I didn’t know how I would get out of this situation, if I would survive it, and how long it would take to clear out of my body because my mind was lost in a chemical haze to have its normal operating system in place to even ask such things. This actually turned out to be the most fortunate thing that happened, because I wasn’t capable of thinking about any of it. I didn’t remember my history, didn’t have my remedies around, and couldn’t manage to think about finding them if I did, or cure myself in any way possible. I was too far gone and helpless like a young baby, and that enabled the swiftest and wisest of solutions. Not my solutions. Something else’s marvelous and impossible cure could come in seamlessly because I was not trying what I knew. My mind was not functional so I was in complete surrender.
Because I couldn’t anticipate what would happen or how I could help the healing process along, my surrender was immediate. I didn’t know anything. I simply asked for someone to pray for me because prayer was a common reply from the monks at the temple when a student was seeking resolve to a challenge in their lives.
Sometimes all we have to do is ask; to receive, all we have to do is remain open. This is the simplest and basic form of surrender. Give up a belief that was holding you back from experiencing all that the universe has to offer, and you may just find that something you never imagined before may now be able to enter your life, for your benefit.

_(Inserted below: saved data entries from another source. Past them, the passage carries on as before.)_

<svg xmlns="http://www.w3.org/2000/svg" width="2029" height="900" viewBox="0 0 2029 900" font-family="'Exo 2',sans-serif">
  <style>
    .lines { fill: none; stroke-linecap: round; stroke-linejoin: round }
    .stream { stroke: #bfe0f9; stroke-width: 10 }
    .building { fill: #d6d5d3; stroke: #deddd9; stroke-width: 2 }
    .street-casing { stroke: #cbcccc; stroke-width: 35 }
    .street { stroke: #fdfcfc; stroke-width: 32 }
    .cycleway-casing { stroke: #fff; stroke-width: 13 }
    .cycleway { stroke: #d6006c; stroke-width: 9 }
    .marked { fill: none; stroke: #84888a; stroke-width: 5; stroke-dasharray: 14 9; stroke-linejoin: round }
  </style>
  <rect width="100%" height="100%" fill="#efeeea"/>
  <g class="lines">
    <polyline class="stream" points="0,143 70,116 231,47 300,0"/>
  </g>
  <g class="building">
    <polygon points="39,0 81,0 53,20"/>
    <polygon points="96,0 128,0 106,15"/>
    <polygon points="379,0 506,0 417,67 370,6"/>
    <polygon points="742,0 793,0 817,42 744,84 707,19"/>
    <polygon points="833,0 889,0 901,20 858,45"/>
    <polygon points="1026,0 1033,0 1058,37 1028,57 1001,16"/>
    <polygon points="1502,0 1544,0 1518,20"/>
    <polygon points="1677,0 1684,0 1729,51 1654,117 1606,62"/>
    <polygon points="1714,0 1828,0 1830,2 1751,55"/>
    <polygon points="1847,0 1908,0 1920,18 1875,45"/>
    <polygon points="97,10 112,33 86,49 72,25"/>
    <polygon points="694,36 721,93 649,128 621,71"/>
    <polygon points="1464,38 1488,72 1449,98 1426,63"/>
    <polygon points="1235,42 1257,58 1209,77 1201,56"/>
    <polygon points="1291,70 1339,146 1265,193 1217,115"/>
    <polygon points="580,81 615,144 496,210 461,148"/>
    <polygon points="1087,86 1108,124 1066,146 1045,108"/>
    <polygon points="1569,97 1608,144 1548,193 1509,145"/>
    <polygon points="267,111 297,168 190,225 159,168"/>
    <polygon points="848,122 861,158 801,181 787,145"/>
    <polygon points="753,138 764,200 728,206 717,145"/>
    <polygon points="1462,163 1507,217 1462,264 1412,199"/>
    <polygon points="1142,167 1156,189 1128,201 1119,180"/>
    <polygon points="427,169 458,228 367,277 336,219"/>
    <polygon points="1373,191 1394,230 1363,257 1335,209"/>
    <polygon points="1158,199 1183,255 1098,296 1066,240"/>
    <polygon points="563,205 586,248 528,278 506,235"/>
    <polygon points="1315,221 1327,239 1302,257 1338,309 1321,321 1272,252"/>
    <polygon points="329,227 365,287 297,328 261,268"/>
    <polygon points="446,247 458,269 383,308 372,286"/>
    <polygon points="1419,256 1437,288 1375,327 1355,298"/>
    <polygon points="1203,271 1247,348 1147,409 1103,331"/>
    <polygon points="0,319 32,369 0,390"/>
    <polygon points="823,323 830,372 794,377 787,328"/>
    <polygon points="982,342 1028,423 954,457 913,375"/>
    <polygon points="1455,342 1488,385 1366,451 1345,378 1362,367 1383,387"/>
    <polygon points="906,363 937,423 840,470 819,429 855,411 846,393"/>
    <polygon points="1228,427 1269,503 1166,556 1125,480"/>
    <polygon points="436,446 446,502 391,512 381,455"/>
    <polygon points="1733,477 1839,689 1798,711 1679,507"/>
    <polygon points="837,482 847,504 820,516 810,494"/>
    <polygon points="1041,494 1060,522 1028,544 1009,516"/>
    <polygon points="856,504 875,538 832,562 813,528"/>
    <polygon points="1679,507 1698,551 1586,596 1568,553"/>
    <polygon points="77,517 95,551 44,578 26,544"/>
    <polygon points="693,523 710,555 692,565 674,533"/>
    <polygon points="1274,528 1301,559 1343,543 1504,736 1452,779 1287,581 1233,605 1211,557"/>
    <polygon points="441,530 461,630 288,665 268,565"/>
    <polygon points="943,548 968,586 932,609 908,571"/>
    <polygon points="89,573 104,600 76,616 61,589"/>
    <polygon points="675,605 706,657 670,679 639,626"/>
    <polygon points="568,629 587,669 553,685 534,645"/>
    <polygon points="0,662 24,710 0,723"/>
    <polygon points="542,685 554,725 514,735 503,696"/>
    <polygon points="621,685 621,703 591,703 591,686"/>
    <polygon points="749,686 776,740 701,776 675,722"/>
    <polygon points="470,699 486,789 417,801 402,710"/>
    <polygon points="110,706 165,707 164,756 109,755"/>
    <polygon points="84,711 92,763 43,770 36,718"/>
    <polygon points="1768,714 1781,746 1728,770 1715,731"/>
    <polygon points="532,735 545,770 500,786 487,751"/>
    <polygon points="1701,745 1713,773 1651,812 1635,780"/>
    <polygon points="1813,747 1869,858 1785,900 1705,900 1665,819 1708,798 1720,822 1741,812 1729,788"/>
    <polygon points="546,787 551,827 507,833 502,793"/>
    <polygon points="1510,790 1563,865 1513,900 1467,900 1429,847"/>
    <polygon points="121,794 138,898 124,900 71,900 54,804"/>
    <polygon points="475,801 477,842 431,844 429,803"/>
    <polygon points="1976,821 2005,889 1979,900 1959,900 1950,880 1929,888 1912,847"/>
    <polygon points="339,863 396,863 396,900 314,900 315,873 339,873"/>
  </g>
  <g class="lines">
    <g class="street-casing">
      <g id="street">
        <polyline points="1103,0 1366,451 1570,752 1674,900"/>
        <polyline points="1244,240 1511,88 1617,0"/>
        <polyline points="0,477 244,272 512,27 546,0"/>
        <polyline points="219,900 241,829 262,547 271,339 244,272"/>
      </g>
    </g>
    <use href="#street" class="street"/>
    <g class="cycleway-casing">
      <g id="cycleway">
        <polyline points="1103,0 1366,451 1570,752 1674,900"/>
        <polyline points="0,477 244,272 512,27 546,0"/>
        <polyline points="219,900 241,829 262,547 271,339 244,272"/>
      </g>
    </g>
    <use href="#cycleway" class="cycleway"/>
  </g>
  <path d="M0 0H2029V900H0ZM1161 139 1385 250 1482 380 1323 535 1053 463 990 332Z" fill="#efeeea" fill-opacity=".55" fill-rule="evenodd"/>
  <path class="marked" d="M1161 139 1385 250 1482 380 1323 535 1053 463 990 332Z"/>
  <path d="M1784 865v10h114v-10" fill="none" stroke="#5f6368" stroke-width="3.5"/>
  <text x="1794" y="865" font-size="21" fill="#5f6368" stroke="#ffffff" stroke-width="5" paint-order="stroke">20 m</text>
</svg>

Surrender also demonstrates that we don’t have all of the answers, all of the time. We learn. We get more than we anticipated. In surrender, we enter the state where we admit we don’t know. It’s OK that we don’t know. This isn’t school where we were taught lessons and scolded if we didn’t remember. That process set through entire generations of people who were shown that the best solution wasn’t to think it out or let things progress to see where it landed; instead they needed to deliver an instant answer or solution, ready at their disposal for whatever challenges life would hand them. We go through life applying solutions that we throw on any situation that looks similar. Maybe it’s not the right solution but it’s the one we know, and hey, it’s close enough, right? Miracles will show us that it is definitely not the only solution and we are not thinking big enough, or being in stillness to allow something far bigger than our minds provide a better solution than anything we can think up. In surrender we let our mind take a back seat to something bigger that can and usually will show up for us. Surrender leads us to a place where we don’t have all the answers and we are simply present in the moment where anything can be possible. In surrender we grow. We stop limiting ourselves to what we think we know.